Goals don’t exist in a vacuum. For every bold new initiative you add, something must give—an outdated process, a redundant task, or even just time spent on low-value work. Growth isn’t just about adding; it’s also about subtracting.
INSIGHT
Stopping isn’t easy. It forces trade-offs, tough conversations, and a reckoning with legacy systems.
In software development, there’s a term for what happens when programmers layer in new functionality without addressing old code: cruft. It’s the technical debt that builds up over time, making systems harder to scale or maintain. Businesses accumulate operational cruft in the same way—layers of processes, tools, and habits that no longer serve their purpose.

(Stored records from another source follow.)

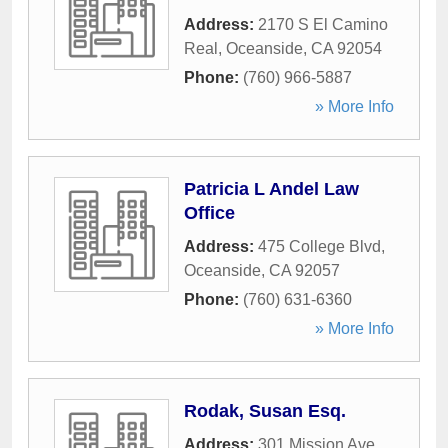
Address:
2170 S El Camino
Real
,
Oceanside
,
CA
92054
Phone:
(760) 966-5887
» More Info
Patricia L Andel Law
Office
Address:
475 College Blvd
,
Oceanside
,
CA
92057
Phone:
(760) 631-6360
» More Info
Rodak, Susan Esq.
Address:
301 Mission Ave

Why don’t people address cruft? Because stopping isn’t just about flipping a switch—it means digging into how things are done and why. It requires understanding the connections and dependencies that have built up over time. The risk isn’t just that stopping something feels uncomfortable—it’s that stopping the wrong thing could disrupt a downstream process, break something critical, or upset a client. And quite often it’s hard to unravel what really matters and what doesn’t.
But this is the work of scaling. Subtracting cruft doesn’t just free up resources—it clarifies what’s essential and sets the stage for sustainable growth. The best-run teams have the discipline to ask not just What should we do? but also What should we stop doing?